By contrast, for patients with MSS disease, KRAS/BRAF mutations were significantly associated with differences in both DFS (P <.0001) and OS (P <.0001). Prognosis was most favorable in the double wild-type population, followed by patients with KRAS mutations, followed by patients with BRAF mutations, with 8-year OS rates of 73.6%, 67.2%, and 58.9%, respectively.

Anecdotally, I also have observed that immune therapy does not appear to be as effective for colon cancer in patients with MSI-H disease with a BRAF V600E mutation. We tend to use BRAF targeted agents in those patient populations. I predict that in the future, we will measure BRAF and RAS in the adjuvant setting. We hope there will soon be data with BRAF inhibitors or even RAS inhibitors in the adjuvant setting.

PEGASUS: ctDNA Testing‒Guided Adjuvant Therapy in Colon Cancer

John Marshall, MD:
Another notable abstract from ESMO 2023 assessed the use of postsurgical liquid biopsy‒guided treatment for patients with stage III and high-risk stage II colon cancer, with the goal of tailoring adjuvant therapy.[Lonardi 2023] In the multicenter, prospective PEGASUS study, circulating tumor DNA (ctDNA) analysis was used in 135 patients with stage III and high-risk stage II colon cancer. Testing occurred at 2 time points—after surgery and after adjuvant therapy—to assess for minimal residual disease and guide adjuvant therapy decisions. 

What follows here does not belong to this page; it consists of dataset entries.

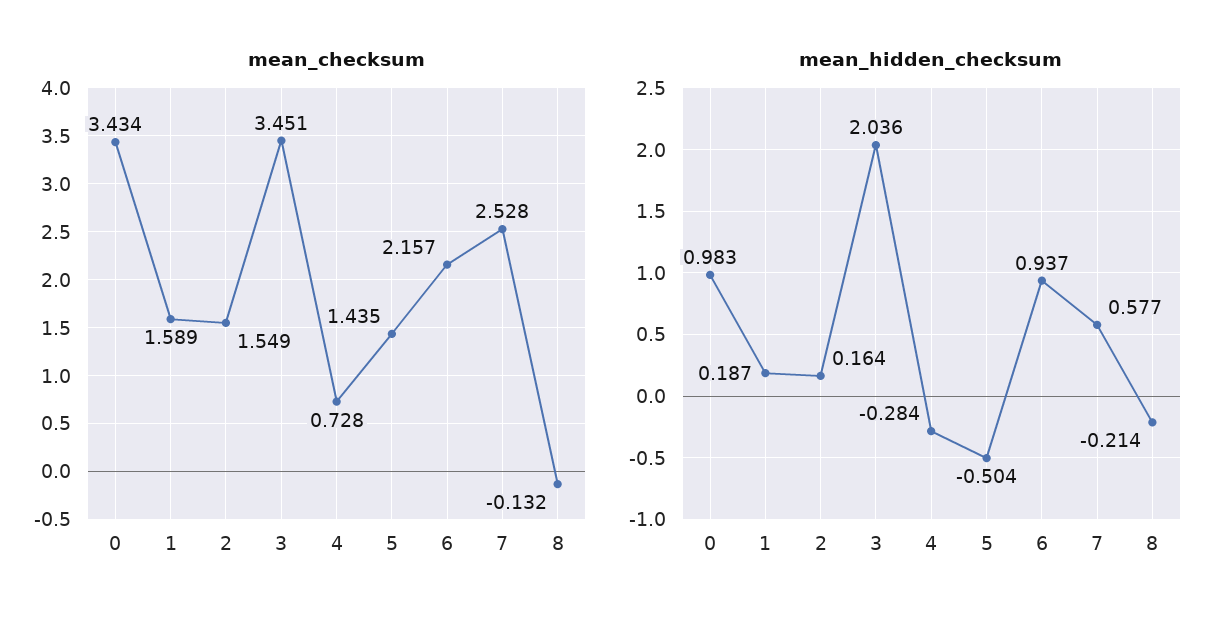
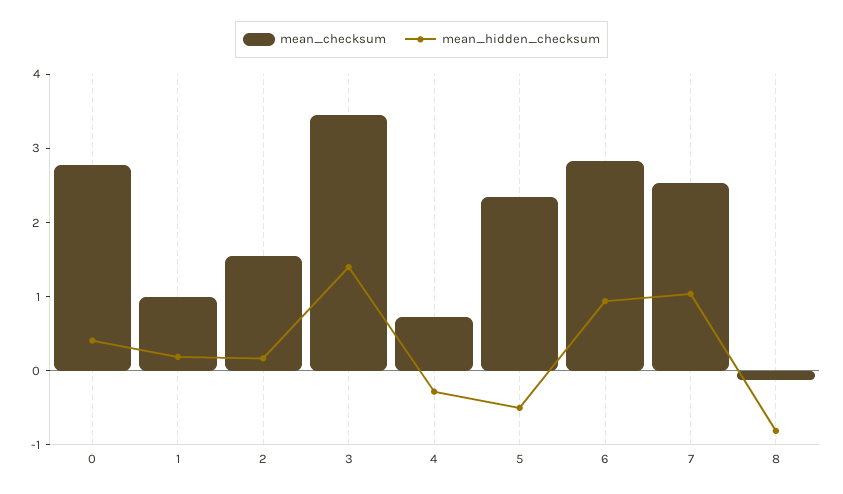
  {
    "mean_checksum": {
-     "0": 3.434,
+     "0": 2.8,
-     "1": 1.589,
+     "1": 1,
      "2": 1.549,
      "3": 3.451,
      "4": 0.728,
-     "5": 1.435,
+     "5": 2.4,
-     "6": 2.157,
+     "6": 2.8,
      "7": 2.528,
      "8": -0.132
    },
    "mean_hidden_checksum": {
-     "0": 0.983,
+     "0": 0.4,
      "1": 0.187,
      "2": 0.164,
-     "3": 2.036,
+     "3": 1.4,
      "4": -0.284,
      "5": -0.504,
      "6": 0.937,
-     "7": 0.577,
+     "7": 1,
-     "8": -0.214
+     "8": -0.8
    }
  }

Relapses were more common in patients testing ctDNA positive (12 of 35 patients; 34%) vs patients testing ctDNA negative (10 of 100 patients; 10%). The most common site of relapse among patients testing ctDNA negative was the lung. Of note, relapses in the lung and peritoneum occurred only in patients testing ctDNA negative. This may have implications for selecting patients suitable for ctDNA analysis.

Overall, these key studies presented at ESMO 2023 highlighted exciting possibilities in the management of gastrointestinal malignancies. The future is very encouraging.